Even if you’ve cleaned the still after your last run, you will want to clean it again. If you’re just now learning how to make gin or any other spirit for that matter, now is the time to really emphasize this. Building good habits early on in your distilling routine is smart.
Adding Botanical Mix To Your Still Column
After you’ve cleaned your still thoroughly, you’ll need to add your botanical mix to your still column. For this, you will roll up about 20 inches of copper packing and insert it into the bottom section of your still’s column. Then wrap your crushed botanical mix into a folded piece of cheesecloth. Be sure to fold the sides of the cheesecloth upward to make a small satchel. Tie a string around the top of your small botanical satchel.
Lower your botanical cheesecloth satchel down the column onto the copper packing using the string. If you are using a still with a site glass section, clamp it below the section of your column with the copper packing.
If your still setup has a condenser, hook up your water input and output.

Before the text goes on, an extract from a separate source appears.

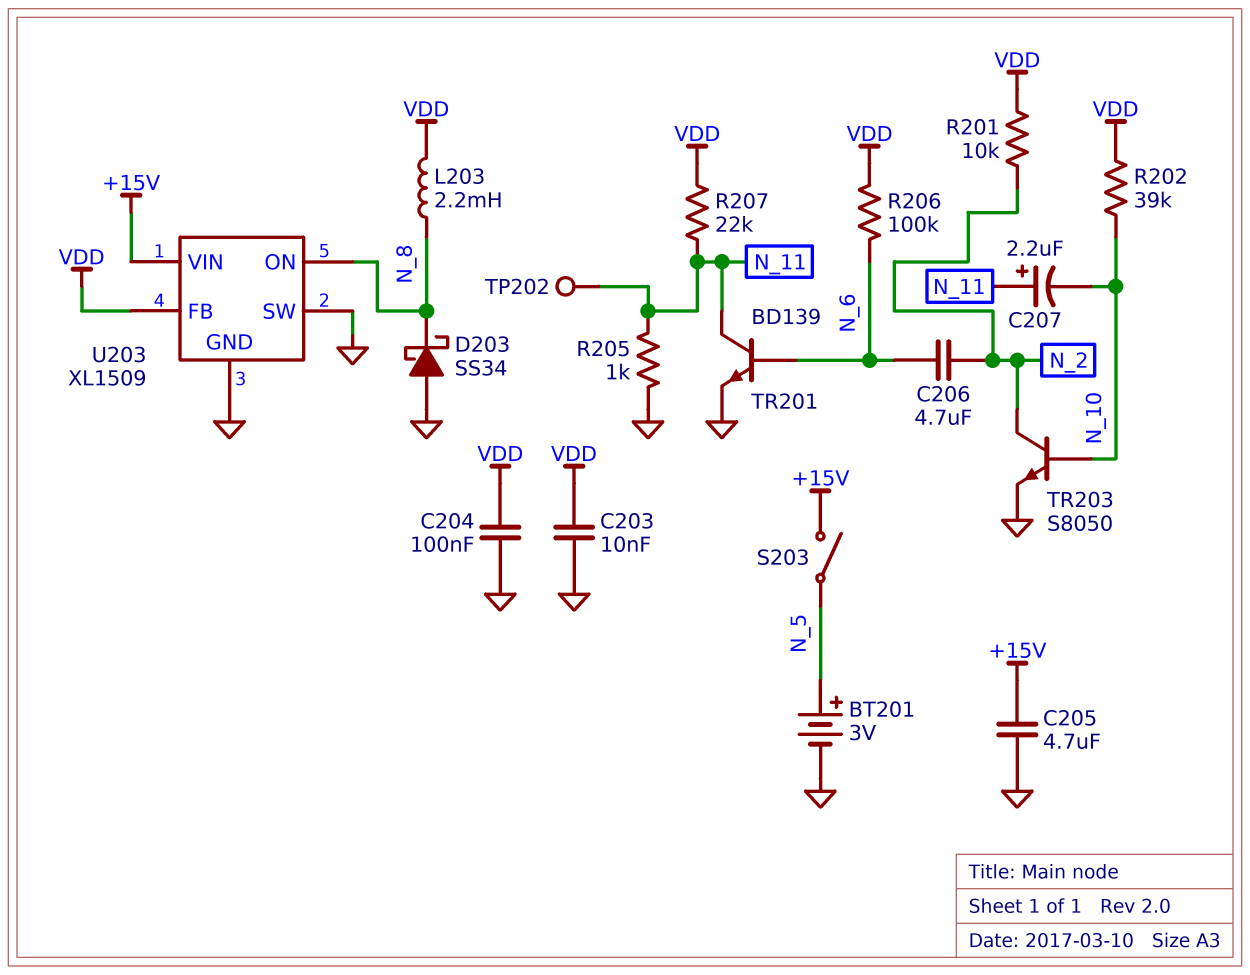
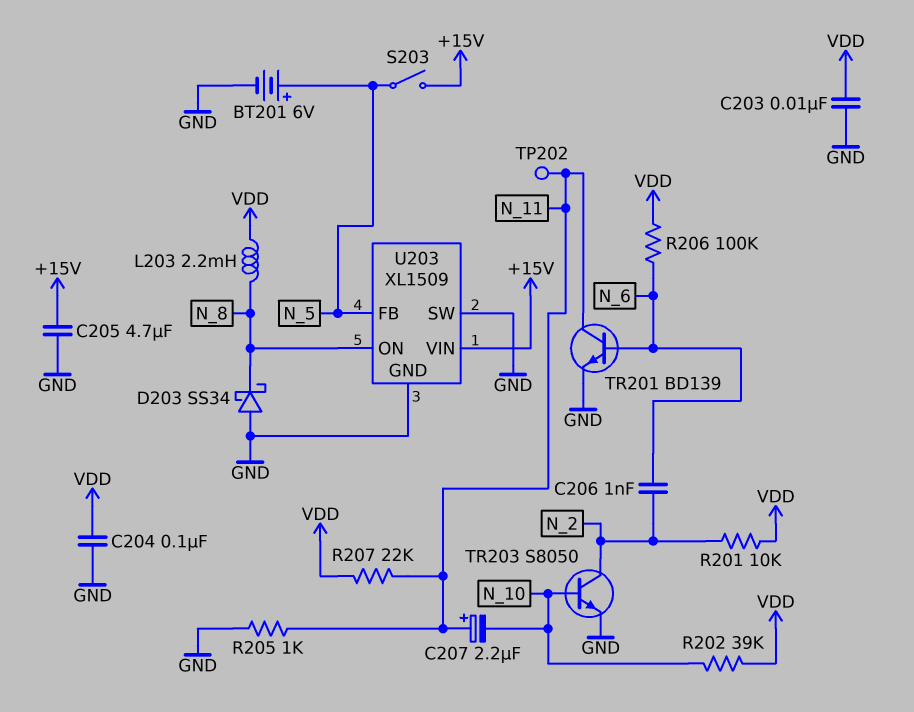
BT201: 3V (plus N_5, minus GND) -> 6V (plus N_5, minus GND)
C206: 4.7uF (N_2, N_6) -> 1nF (N_2, N_6)
U203 pin FB: VDD -> N_5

Next, you’re going to add your gin mash water into your still. We highly recommend using a siphon for this process. This method is the best way to reduce the amount of sediment from your fermented gin mash water getting into the still. Leaving particles and sediments in the mash water will cause the distillate to burn and ruin your product, so be diligent during this step.
Running Your Still
Now it’s time to fire up your still! Ensure that your still is properly set for this step. Secure all clamps and domes and make sure condensers are properly attached, as well as any hoses.
Next, you’ll turn on the heat source and start raising the temperature of your gin mash water. Slowly bring your temperature up to 150 °F. Once you reach 150 °F, turn on the condensing water, if your setup has a condenser.
After that, dial up your heat source to high until your still starts producing. Time your drips as they speed up until you reach 3 to 5 drips per second. Once you reach this rate, dial down your heat to maintain this drip rate (usually the “medium” setting).
Distilling gin is a fascinating process. If you’re not familiar with the science of the distillation process, here is a quick break down. Distilling separates different alcohol chemicals by taking advantage of different evaporation temperatures points between the chemicals.
The distilling process is not actually creating the alcohol itself. The alcohol was already created during the fermentation process. Distilling simply separates the different forms of alcohol from all of the other substances in your gin mash water. As a result, a purified and stronger spirit is created.